Uma rachadura na fundação de uma casa, se não for consertada, pode crescer e tornar a residência inabitável. Assim, seus moradores terão de se mudar. Mas a população do mundo não pode se mudar para outro lugar. As casas, ainda que não sejam baratas, podem ser substituídas — nosso planeta não pode.
As mudanças climáticas, como sabemos, são como essa rachadura na fundação. O Painel Intergovernamental sobre Mudanças Climáticas (IPCC) vem estudando o fenômeno desde 1988. Naquele ano, a Convenção-Quadro das Nações Unidas sobre Mudança do Clima (UNFCCC) foi adotada e, hoje, 195 países entraram em acordo para evitar o perigoso aquecimento global, limitando o aumento da temperatura global a 2 ⁰C.
E ainda continuamos a trilhar nosso caminho perigoso. O IPCC calculou que estamos sendo lançados em direção a elevações de temperatura de 3,7 ⁰C a 4,8 ⁰C no fim do século. A rachadura está aumentando, e alguns dos habitantes do planeta — particularmente os mais vulneráveis — já estão vendo a água se esgotar. Quem é o responsável, e quem deveria pagar para frear o aquecimento?
Essas perguntas têm dominado os debates internacionais sobre a mudança climática desde o início. Como o sociólogo Claus Offe enfatizou recentemente, uma coisa é discutir quem tem a culpa e outra é quem tem a responsabilidade ou pode assumi-la para resolver o problema.
Essa busca sem fim pelo verdadeiro locus de responsabilidade (causal e corretivo) não está restrita ao campo das alterações climáticas. Em um mundo globalizado, os cidadãos podem se perguntar (como muitos assim fizeram) por que uma crise financeira do outro lado do hemisfério faz com que bancos dos seus países entrem em colapso de repente.
A questão vem à tona com mais frequência no caso de problemas globais compartilhados, tais como as mudanças climáticas. A ordem internacional deve ser reformada e adaptada ao crescimento econômico de países como Índia e China. O recente acordo entre os países do Brics (Brasil, Rússia, Índia, China e África do Sul) para estabelecer um Novo Banco de Desenvolvimento e um acordo de reserva de contingência é um sinal claro dessa sede de mudança.
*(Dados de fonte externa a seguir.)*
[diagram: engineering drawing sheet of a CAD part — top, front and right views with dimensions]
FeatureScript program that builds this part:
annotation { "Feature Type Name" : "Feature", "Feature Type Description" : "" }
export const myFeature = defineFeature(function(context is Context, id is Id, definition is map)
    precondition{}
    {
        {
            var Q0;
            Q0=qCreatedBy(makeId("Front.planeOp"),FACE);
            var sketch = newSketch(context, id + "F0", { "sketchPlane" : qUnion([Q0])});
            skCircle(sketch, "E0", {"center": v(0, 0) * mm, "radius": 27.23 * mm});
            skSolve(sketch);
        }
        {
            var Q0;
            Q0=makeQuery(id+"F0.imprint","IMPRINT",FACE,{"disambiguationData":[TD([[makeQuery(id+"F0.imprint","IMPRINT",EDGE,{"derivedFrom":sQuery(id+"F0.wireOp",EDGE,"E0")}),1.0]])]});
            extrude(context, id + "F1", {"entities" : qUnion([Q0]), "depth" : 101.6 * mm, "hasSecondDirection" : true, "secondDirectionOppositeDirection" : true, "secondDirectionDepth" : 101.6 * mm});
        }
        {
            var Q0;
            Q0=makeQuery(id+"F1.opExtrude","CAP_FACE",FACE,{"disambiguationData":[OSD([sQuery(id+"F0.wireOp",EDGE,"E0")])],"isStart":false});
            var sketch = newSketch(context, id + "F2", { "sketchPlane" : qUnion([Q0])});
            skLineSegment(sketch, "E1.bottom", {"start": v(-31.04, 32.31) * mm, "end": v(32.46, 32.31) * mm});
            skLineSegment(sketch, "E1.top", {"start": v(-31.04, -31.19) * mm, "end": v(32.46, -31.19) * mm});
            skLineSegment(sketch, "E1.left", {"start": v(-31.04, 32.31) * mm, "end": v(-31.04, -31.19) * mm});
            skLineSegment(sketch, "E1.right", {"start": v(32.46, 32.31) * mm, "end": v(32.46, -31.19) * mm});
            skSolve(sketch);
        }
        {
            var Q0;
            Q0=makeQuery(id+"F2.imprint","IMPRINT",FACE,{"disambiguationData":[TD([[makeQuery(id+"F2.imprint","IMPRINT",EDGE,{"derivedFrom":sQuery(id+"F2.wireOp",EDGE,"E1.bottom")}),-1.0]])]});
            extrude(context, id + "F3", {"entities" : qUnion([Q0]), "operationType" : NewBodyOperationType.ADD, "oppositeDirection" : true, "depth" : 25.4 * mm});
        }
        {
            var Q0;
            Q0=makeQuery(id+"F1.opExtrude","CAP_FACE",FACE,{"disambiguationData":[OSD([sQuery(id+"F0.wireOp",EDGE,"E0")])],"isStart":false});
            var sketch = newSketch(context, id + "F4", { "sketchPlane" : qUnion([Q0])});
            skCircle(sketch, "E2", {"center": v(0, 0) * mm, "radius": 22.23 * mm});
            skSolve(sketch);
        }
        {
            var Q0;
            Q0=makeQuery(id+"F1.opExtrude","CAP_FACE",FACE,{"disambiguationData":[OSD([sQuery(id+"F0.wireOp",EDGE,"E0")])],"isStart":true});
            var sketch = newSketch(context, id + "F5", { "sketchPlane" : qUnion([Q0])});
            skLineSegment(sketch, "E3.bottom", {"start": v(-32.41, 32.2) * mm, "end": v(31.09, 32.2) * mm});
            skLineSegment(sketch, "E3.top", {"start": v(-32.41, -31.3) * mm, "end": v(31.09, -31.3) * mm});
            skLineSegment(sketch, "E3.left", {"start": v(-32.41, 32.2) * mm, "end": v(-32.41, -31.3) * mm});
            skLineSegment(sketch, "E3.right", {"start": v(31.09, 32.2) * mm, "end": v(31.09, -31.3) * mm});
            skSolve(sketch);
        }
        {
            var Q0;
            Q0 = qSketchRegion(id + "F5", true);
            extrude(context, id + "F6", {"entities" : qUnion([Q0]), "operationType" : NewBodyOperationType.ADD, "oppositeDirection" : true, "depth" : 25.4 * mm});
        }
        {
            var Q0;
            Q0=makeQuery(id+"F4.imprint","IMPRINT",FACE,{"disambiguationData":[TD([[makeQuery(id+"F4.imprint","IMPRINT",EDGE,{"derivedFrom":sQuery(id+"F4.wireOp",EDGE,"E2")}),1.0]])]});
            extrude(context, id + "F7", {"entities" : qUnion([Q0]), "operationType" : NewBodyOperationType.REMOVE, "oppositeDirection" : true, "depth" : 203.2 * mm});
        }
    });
Mas é pouco provável que aconteça uma revisão estrutural da economia global. Nesse meio tempo, a criatividade é a chave. As melhores soluções são aquelas erguidas sobre os pontos mais fortes da estrutura atual.
As abordagens de governança de cima para baixo têm sido úteis, demonstrando a disposição de alguns dos países emissores históricos de gases do efeito estufa de aceitar a responsabilidade de correção. A União Europeia, por exemplo, tem afirmado o compromisso do Protocolo de Quioto da UNFCCC, o único tratado internacional sobre alterações climáticas até hoje que inclui metas de redução de emissões obrigatórias. No entanto, as mais recentes conferências da UNFCCC revelaram os limites desta abordagem.
Assim, enquanto o mundo se prepara para a Conferência da UNFCCC em Paris em 2015, precedida pela reunião que o secretário-geral da ONU Ban Ki-moon vai conduzir em Nova York neste mês, será importante tomar conhecimento e exportar iniciativas emergentes criativas que surgem de baixo para cima. A China lançou sete esquemas piloto de mercados de carbono, cobrindo uma população de 250 milhões de pessoas — o segundo maior esforço do mundo (depois da UE). Em Uganda, a cidade de Kampala está trabalhando para iluminar as ruas usando energia solar. Muitos pequenos países insulares, como Tuvalu, estão dando um exemplo importante buscando atingir rapidamente a meta de neutralidade de carbono.
Uma das principais prioridades da UNFCCC é garantir o financiamento para aumentar os esforços de mitigação e adaptação dos países em desenvolvimento, mobilizando, assim, a capacidade e boa vontade dos emissores históricos em catalisar ainda mais o ambiente de inovação. Cientistas em todo o mundo estão trabalhando em soluções; na verdade, só a ciência nos ajudará a prosseguir de maneira eficaz, assim como foi ela que permitiu que o padrão de vida na maior parte do mundo se elevasse além dos níveis de subsistência.
No caso das mudanças climáticas, apenas criatividade, inovação, responsabilidade e vontade política podem nos ajudar a salvar nossa casa. Precisamos abrir nossos olhos, reconhecer a rachadura na fundação e encarar nossa responsabilidade para corrigi-la. No primeiro trimestre de 2015, os governos devem declarar as contribuições que seus países pretendem destinar a esse esforço, aumentando, desse modo, a confiança e acelerando o progresso a caminho de Paris. Entretanto, devemos estar atentos a potenciais inovações e investir em pesquisa e desenvolvimento, onde quer que se encontre esse potencial.